C'est en tout cas ce que suggère le récit de la rencontre entre Dogen et Ejo. Tout au long de la première phase d'un entretien qui dura plusieurs jours, Ejo fut profondément ému de constater que leurs pensées ne divergeaient en rien : ainsi, ce qu'il avait appris au Japon n'était autre que l'authentique enseignement transmis d'Inde en Chine. Puis soudain Dogen se mit à lui exposer une toute autre compréhension du dharma*. Après avoir essayé de résister et d'argumenter, Ejo se rendit compte qu'il avait affaire à un point de vue supérieur et qu'il ne pouvait que s'incliner. Dogen avait-il soudain pris conscience du potentiel de ferveur et d'honnêteté que recelaient Ejo et les autres disciples de la Daruma shu, mais aussi du risque d'égarement que présentait l'enseignement de cette école ? Toujours est-il qu'à partir de là, il renonça à un prosélytisme tous azimuts pour se consacrer plus précisément à l'éducation de quelques proches disciples, tandis que son enseignement se faisait moins œcuménique, plus critique vis-à-vis de ce qu'il considérait comme les hérésies des autres courants.

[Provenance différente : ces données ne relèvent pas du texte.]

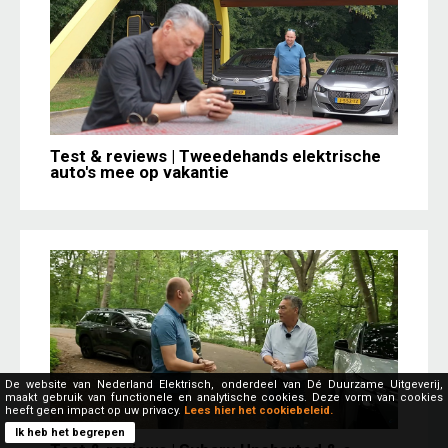
Test & reviews | Tweedehands elektrische
auto's mee op vakantie
De website van Nederland Elektrisch, onderdeel van Dé Duurzame Uitgeverij,
maakt gebruik van functionele en analytische cookies. Deze vorm van cookies
heeft geen impact op uw privacy.
Lees hier het cookiebeleid.
Ik heb het begrepen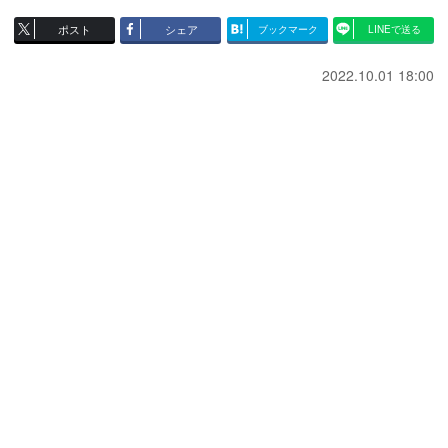
ポスト
シェア
ブックマーク
LINEで送る
2022.10.01 18:00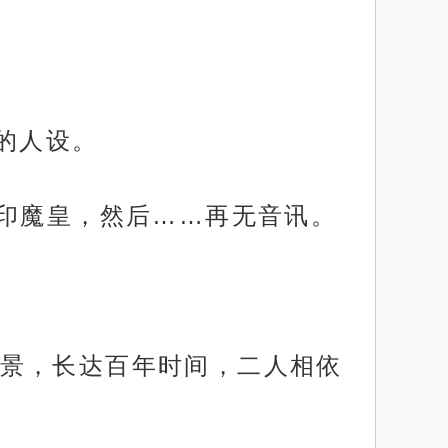
的人设。
封印魔皇，然后……再无音讯。
景，长达百年时间，二人相依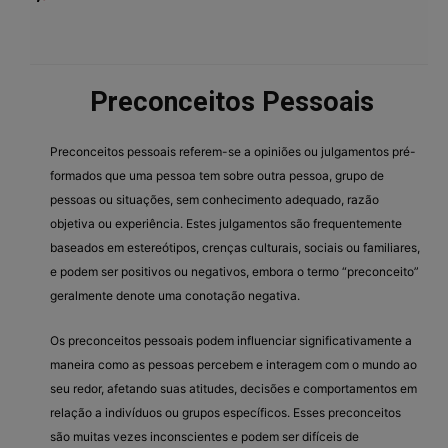
Preconceitos Pessoais
Preconceitos pessoais referem-se a opiniões ou julgamentos pré-
formados que uma pessoa tem sobre outra pessoa, grupo de
pessoas ou situações, sem conhecimento adequado, razão
objetiva ou experiência. Estes julgamentos são frequentemente
baseados em estereótipos, crenças culturais, sociais ou familiares,
e podem ser positivos ou negativos, embora o termo “preconceito”
geralmente denote uma conotação negativa.
Os preconceitos pessoais podem influenciar significativamente a
maneira como as pessoas percebem e interagem com o mundo ao
seu redor, afetando suas atitudes, decisões e comportamentos em
relação a indivíduos ou grupos específicos. Esses preconceitos
são muitas vezes inconscientes e podem ser difíceis de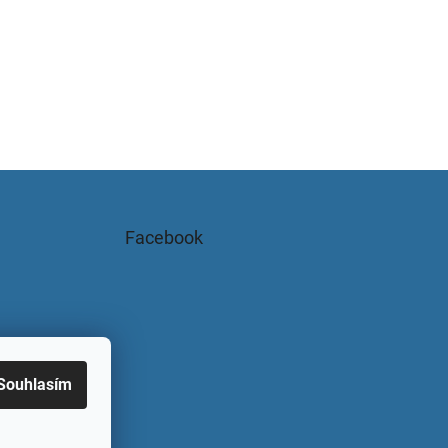
Facebook
Souhlasím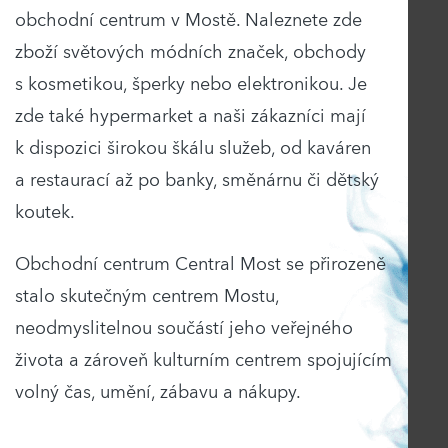
obchodní centrum v Mostě. Naleznete zde
zboží světových módních značek, obchody
s kosmetikou, šperky nebo elektronikou. Je
zde také hypermarket a naši zákazníci mají
k dispozici širokou škálu služeb, od kaváren
a restaurací až po banky, směnárnu či dětský
koutek.
Obchodní centrum Central Most se přirozeně
stalo skutečným centrem Mostu,
neodmyslitelnou součástí jeho veřejného
života a zároveň kulturním centrem spojujícím
volný čas, umění, zábavu a nákupy.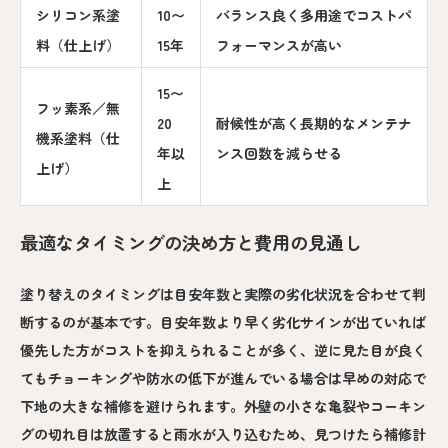
シリコン系塗
10〜
バランス良く多用途でコストパ
料（仕上げ）
15年
フォーマンスが高い
15〜
フッ素系／無
20
耐候性が高く長期的なメンテナ
機系塗料（仕
年以
ンス回数を減らせる
上げ）
上
最適なタイミングの決め方と費用の見通し
塗り替えのタイミングは目安年数と実際の劣化状況を合わせて判
断するのが基本です。目安年数より早く劣化サインが出ていれば
優先した方がコストを抑えられることが多く、逆に見た目が良く
てもチョーキングや防水の低下が進んでいる場合は早めの対応で
下地の大きな補修を避けられます。外壁の小さな亀裂やコーキン
グの切れ目は放置すると雨水が入り込むため、見つけたら補修計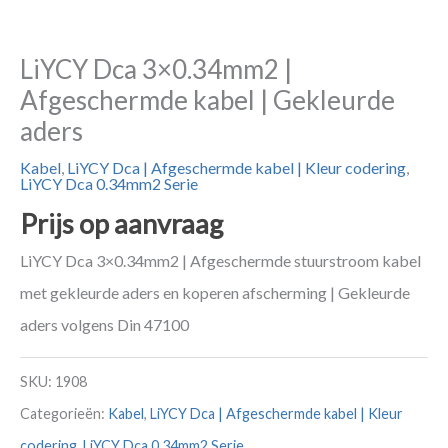
LiYCY Dca 3×0.34mm2 |
Afgeschermde kabel | Gekleurde
aders
Kabel
,
LiYCY Dca | Afgeschermde kabel | Kleur codering
,
LiYCY Dca 0.34mm2 Serie
Prijs op aanvraag
LiYCY Dca 3×0.34mm2 | Afgeschermde stuurstroom kabel
met gekleurde aders en koperen afscherming | Gekleurde
aders volgens Din 47100
SKU:
1908
Categorieën:
Kabel
,
LiYCY Dca | Afgeschermde kabel | Kleur
codering
,
LiYCY Dca 0.34mm2 Serie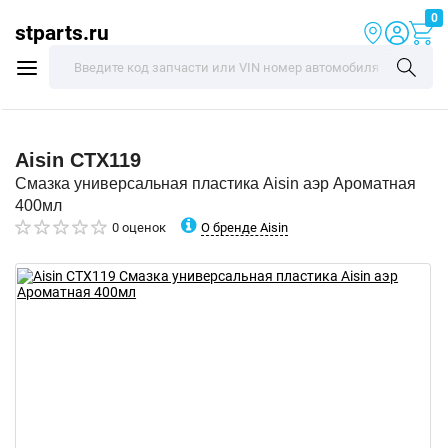
0
stparts.ru
Aisin
CTX119
Смазка универсальная пластика Aisin аэр Ароматная
400мл
О бренде Aisin
0 оценок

Dogen dit à Ejo qu'il n'avait pas les coudées franches au Kenninji pour répandre la voie authentique dont il était l'héritier, mais qu'il aurait bientôt un temple bien à lui où il l'invitait à le rejoindre. Et de fait il s'installa peu après au Koshoji, où Ejo alla le retrouver ; commença alors une étroite collaboration qui devait durer jusqu'à la mort de Dogen. Le Denkoroku* nous dit que " pendant vingt ans, Ejo suivit Dogen comme une ombre suit son propriétaire et ne cessa jamais d'être son assistant ". Du vivant de son maître, il fut sans cesse à ses côtés - à l'exception de dix jours où la maladie l'en empêcha -, compilant son enseignement (notamment le Shobogenzo*), l'aidant à organiser le fonctionnement du temple, à célébrer les cérémonies, mais surtout retournant toujours auprès de lui, une fois ses autres tâches accomplies, pour recevoir son instruction personnelle, son enseignement " de cœur à cœur " (i shin den shin). La relation entre le maître et le disciple était parfaitement harmonieuse ; " ils étaient devenus un dans la voie, dit le Denkoroku*, chacun illuminait l'autre de sa lumière intérieure. Ils étaient comme l'eau qui se mélange à l'eau, la vacuité qui s'harmonise à la vacuité. "
Sans doute le dévouement du disciple au service du maître n'était-il pas nouveau dans le zen, où il appartient à une tradition illustrée par de glorieux exemples, à commencer par le couple Ananda-Shakyamuni, ou Eka-Bodhidharma. Mais Ejo lui donna une dimension inégalée en le prolongeant par delà la tombe. En effet, pendant les vingt-sept années qui séparèrent sa mort de celle de Dogen, il brûla chaque jour de l'encens dans la chambre de son maître, et il voulut ensuite que ses propres cendres reposent à côté des siennes. Cette fidélité continue de faire l'admiration de l'école soto*, qui considère qu'elle est la marque d'une pureté d'intention indispensable à la transmission de l'enseignement authentique.